§ JOB
Copy each record exactly as it reads, leaving out any pictures it holds.

§ PROVIDED INFORMATION

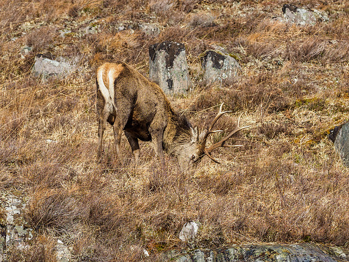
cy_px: 165
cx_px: 191
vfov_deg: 1.8
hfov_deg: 2.4
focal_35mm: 842
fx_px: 8494
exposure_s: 1/1000
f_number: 5
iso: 200
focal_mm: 300
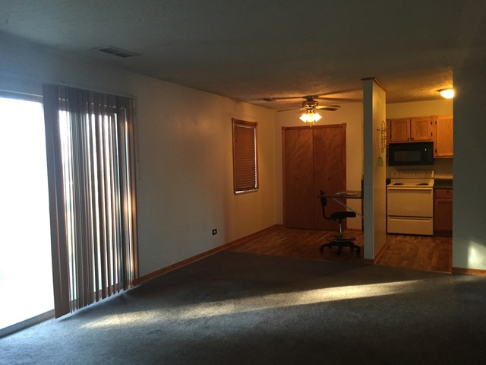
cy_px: 182
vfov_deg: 48.2
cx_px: 243
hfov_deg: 61.7
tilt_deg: -2.1
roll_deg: +1.5
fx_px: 407
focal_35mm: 29
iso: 160
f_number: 2.2
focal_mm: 4.15
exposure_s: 1/30
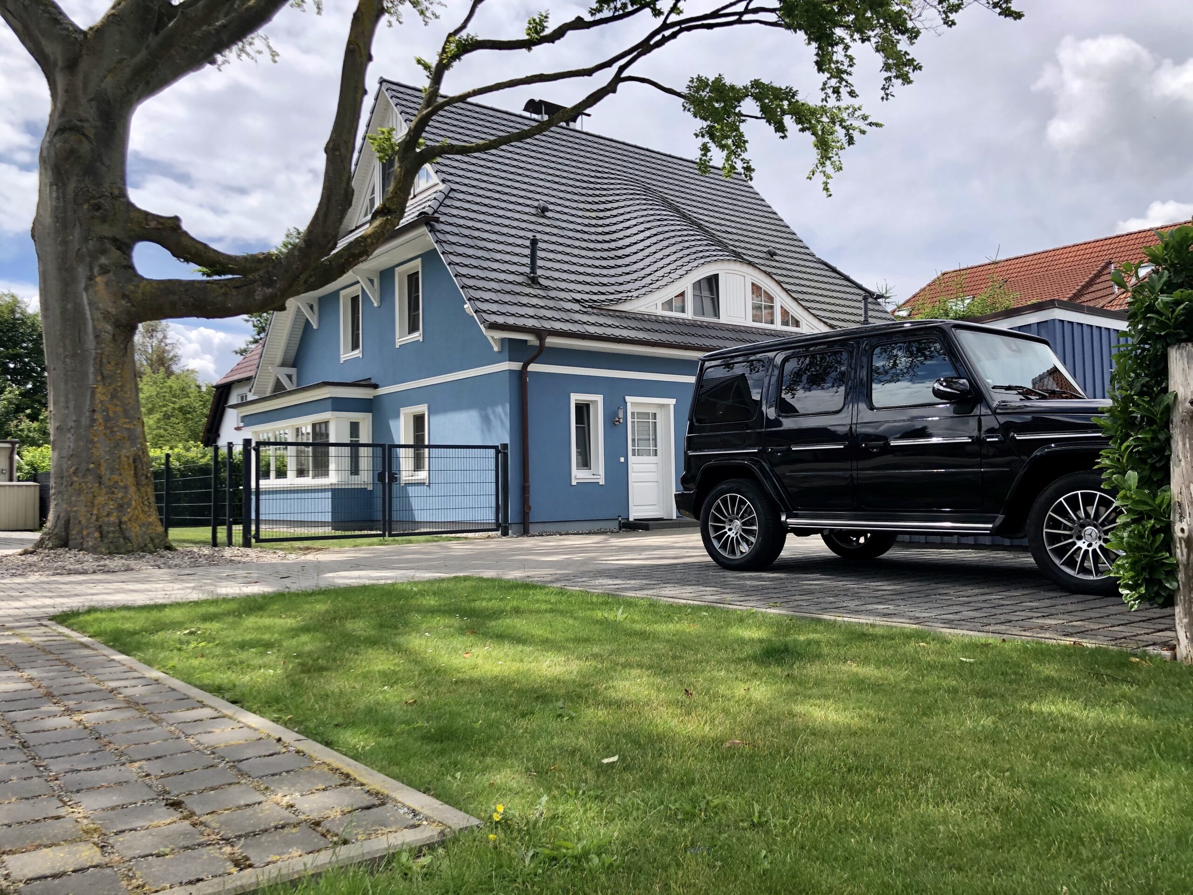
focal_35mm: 28
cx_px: 596
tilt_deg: +1.9
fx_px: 965
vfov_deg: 49.7
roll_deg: -0.5
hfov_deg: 63.4
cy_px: 448
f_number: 1.8
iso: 20
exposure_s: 1/1656
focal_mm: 4
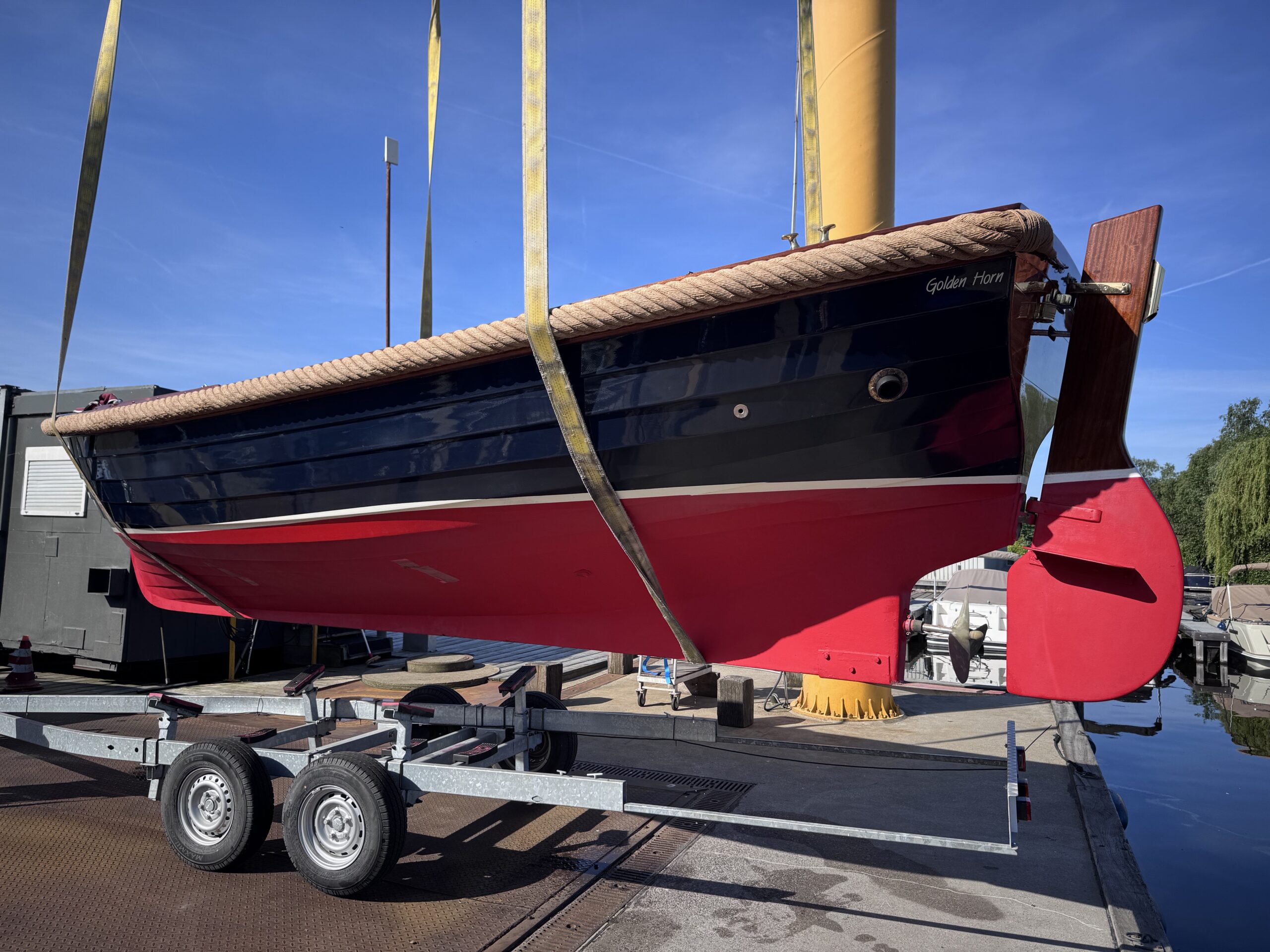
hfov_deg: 71.6
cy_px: 476
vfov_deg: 56.8
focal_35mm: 24
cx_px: 635
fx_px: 881
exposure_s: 1/3096
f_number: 1.78
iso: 80
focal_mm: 6.76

§ TASK RESULT
cy_px: 165
cx_px: 191
vfov_deg: 1.8
hfov_deg: 2.4
focal_35mm: 842
fx_px: 8494
exposure_s: 1/1000
f_number: 5
iso: 200
focal_mm: 300
cy_px: 182
vfov_deg: 48.2
cx_px: 243
hfov_deg: 61.7
tilt_deg: -2.1
roll_deg: +1.5
fx_px: 407
focal_35mm: 29
iso: 160
f_number: 2.2
focal_mm: 4.15
exposure_s: 1/30
focal_35mm: 28
cx_px: 596
tilt_deg: +1.9
fx_px: 965
vfov_deg: 49.7
roll_deg: -0.5
hfov_deg: 63.4
cy_px: 448
f_number: 1.8
iso: 20
exposure_s: 1/1656
focal_mm: 4
hfov_deg: 71.6
cy_px: 476
vfov_deg: 56.8
focal_35mm: 24
cx_px: 635
fx_px: 881
exposure_s: 1/3096
f_number: 1.78
iso: 80
focal_mm: 6.76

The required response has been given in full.